Page-level text extractions

::::::::

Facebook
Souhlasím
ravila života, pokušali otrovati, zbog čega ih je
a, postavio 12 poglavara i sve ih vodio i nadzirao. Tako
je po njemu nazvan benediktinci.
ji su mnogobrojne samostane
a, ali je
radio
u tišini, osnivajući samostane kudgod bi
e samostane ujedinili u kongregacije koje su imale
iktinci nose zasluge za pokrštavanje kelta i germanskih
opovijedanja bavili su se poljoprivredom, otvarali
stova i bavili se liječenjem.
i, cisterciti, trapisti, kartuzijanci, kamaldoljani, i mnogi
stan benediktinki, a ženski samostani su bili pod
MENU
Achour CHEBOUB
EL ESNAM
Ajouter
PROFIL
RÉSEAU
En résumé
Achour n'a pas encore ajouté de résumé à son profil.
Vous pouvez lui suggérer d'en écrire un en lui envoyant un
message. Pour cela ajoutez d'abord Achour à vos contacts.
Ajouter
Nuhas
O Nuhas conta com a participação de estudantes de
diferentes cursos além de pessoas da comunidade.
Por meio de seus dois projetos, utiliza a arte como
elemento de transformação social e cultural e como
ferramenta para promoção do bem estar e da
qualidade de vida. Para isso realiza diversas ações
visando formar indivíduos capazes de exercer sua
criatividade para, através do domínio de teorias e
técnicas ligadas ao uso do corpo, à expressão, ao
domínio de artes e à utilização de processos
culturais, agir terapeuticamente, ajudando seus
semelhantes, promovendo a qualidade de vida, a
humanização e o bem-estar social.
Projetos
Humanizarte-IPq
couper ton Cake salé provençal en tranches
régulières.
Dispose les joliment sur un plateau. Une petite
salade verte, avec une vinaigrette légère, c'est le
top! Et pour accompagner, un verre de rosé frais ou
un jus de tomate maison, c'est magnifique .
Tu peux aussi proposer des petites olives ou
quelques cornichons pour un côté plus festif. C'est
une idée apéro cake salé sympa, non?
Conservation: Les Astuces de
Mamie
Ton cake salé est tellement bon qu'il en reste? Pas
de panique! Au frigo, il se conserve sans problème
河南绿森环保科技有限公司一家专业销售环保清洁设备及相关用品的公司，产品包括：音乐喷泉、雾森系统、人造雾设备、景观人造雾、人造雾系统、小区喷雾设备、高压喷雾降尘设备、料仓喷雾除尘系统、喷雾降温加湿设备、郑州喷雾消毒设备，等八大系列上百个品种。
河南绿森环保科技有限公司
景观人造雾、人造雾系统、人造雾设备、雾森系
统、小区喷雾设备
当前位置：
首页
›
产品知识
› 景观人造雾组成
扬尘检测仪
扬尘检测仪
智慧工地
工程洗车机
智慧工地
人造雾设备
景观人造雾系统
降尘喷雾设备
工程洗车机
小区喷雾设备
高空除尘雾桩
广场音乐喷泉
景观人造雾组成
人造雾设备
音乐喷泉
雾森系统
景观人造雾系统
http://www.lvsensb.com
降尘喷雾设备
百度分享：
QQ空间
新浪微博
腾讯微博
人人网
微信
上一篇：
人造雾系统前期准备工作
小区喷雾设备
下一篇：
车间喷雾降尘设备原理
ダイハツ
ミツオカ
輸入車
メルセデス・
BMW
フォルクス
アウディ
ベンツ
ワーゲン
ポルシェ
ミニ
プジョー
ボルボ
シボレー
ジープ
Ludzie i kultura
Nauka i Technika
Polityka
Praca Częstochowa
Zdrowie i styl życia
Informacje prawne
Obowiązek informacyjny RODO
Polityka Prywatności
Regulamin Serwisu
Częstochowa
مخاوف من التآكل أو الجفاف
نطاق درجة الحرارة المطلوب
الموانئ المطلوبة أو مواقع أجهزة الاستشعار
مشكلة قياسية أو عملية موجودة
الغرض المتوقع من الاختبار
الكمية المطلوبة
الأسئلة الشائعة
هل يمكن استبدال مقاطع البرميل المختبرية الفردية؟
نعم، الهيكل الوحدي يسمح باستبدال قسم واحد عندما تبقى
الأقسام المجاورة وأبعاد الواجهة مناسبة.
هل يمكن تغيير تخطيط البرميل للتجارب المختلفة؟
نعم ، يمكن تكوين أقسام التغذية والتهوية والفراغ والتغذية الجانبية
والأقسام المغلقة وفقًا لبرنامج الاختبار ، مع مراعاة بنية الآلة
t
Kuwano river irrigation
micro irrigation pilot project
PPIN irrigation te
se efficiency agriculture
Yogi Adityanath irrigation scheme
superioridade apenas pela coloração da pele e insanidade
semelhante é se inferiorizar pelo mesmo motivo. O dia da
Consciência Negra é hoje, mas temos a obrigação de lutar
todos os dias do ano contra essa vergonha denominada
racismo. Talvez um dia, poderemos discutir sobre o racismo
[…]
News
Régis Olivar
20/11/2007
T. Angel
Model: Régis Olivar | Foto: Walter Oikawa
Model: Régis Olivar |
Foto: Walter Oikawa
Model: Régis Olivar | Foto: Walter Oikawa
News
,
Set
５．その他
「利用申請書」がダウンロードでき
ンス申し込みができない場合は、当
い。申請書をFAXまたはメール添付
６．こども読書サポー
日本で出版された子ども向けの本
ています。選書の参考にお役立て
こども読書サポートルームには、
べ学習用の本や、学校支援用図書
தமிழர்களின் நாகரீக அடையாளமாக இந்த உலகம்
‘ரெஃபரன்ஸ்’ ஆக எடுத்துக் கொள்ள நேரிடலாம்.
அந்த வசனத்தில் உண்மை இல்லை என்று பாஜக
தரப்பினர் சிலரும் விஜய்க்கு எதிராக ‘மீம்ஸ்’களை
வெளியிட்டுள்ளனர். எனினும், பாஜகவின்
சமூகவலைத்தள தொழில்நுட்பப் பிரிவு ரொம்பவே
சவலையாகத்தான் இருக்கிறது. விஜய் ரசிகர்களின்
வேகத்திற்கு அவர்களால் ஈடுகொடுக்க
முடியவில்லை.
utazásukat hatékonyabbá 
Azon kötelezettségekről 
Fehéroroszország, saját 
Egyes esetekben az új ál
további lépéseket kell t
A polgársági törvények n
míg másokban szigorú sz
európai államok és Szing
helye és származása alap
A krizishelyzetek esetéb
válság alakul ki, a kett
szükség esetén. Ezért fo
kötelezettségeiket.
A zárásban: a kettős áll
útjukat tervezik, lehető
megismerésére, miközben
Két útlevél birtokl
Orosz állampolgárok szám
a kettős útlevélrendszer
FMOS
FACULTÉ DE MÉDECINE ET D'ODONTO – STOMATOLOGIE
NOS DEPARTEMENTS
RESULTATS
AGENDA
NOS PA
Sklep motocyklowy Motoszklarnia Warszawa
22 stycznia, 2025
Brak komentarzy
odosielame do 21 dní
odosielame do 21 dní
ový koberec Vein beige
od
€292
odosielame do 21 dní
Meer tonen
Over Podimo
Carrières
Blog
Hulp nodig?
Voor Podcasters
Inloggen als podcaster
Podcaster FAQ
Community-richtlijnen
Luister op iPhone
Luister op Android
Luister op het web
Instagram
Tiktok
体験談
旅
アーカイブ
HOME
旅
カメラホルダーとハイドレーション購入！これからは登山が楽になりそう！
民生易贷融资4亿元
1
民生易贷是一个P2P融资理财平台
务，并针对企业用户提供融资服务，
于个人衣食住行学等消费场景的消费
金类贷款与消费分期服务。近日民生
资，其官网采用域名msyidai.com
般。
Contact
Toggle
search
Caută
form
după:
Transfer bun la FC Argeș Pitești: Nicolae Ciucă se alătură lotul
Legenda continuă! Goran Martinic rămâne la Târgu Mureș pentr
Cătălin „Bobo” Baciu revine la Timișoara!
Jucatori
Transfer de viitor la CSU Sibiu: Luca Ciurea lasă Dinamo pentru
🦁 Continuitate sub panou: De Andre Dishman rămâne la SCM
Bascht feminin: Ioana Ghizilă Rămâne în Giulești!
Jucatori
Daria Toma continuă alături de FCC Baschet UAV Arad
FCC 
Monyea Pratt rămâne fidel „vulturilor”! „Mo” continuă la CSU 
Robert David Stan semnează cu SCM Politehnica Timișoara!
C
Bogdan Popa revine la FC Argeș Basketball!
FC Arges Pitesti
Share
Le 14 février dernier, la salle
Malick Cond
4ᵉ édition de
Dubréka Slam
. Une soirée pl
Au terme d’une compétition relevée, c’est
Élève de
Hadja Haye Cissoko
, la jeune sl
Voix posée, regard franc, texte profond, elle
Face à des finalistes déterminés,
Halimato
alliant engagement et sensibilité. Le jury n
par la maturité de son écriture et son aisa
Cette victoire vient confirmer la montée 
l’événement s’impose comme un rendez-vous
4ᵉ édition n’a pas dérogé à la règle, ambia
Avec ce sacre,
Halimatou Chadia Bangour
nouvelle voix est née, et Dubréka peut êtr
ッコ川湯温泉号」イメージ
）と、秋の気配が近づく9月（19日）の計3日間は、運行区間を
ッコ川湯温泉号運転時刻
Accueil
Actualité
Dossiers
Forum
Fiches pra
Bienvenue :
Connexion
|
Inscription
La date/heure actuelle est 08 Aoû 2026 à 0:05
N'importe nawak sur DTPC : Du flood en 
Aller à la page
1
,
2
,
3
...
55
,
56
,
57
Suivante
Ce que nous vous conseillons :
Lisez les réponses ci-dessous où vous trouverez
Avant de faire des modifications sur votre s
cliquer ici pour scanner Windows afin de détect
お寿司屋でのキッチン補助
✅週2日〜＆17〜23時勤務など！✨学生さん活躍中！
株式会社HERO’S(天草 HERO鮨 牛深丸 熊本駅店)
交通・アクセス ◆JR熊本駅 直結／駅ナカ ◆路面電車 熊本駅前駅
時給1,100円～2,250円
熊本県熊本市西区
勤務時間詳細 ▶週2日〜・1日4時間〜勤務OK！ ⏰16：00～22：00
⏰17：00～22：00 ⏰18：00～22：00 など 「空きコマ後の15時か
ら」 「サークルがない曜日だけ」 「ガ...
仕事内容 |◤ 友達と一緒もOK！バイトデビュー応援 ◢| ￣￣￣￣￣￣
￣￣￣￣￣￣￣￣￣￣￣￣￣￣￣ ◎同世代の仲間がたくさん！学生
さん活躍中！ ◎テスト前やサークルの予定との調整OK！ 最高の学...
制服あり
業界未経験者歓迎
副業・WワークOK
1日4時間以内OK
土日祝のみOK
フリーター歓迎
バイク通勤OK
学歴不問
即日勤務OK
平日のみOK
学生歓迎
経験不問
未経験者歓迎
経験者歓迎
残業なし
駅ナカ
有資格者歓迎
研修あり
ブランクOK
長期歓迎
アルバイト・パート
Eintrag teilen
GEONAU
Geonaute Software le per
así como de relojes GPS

::::::::

## Task to carry out
A word-for-word copy of the entries, from the first line through the line containing "elemento de transformação", is the whole answer.

## Final answer
Facebook
Souhlasím
ravila života, pokušali otrovati, zbog čega ih je
a, postavio 12 poglavara i sve ih vodio i nadzirao. Tako
je po njemu nazvan benediktinci.
ji su mnogobrojne samostane
a, ali je
radio
u tišini, osnivajući samostane kudgod bi
e samostane ujedinili u kongregacije koje su imale
iktinci nose zasluge za pokrštavanje kelta i germanskih
opovijedanja bavili su se poljoprivredom, otvarali
stova i bavili se liječenjem.
i, cisterciti, trapisti, kartuzijanci, kamaldoljani, i mnogi
stan benediktinki, a ženski samostani su bili pod
MENU
Achour CHEBOUB
EL ESNAM
Ajouter
PROFIL
RÉSEAU
En résumé
Achour n'a pas encore ajouté de résumé à son profil.
Vous pouvez lui suggérer d'en écrire un en lui envoyant un
message. Pour cela ajoutez d'abord Achour à vos contacts.
Ajouter
Nuhas
O Nuhas conta com a participação de estudantes de
diferentes cursos além de pessoas da comunidade.
Por meio de seus dois projetos, utiliza a arte como
elemento de transformação social e cultural e como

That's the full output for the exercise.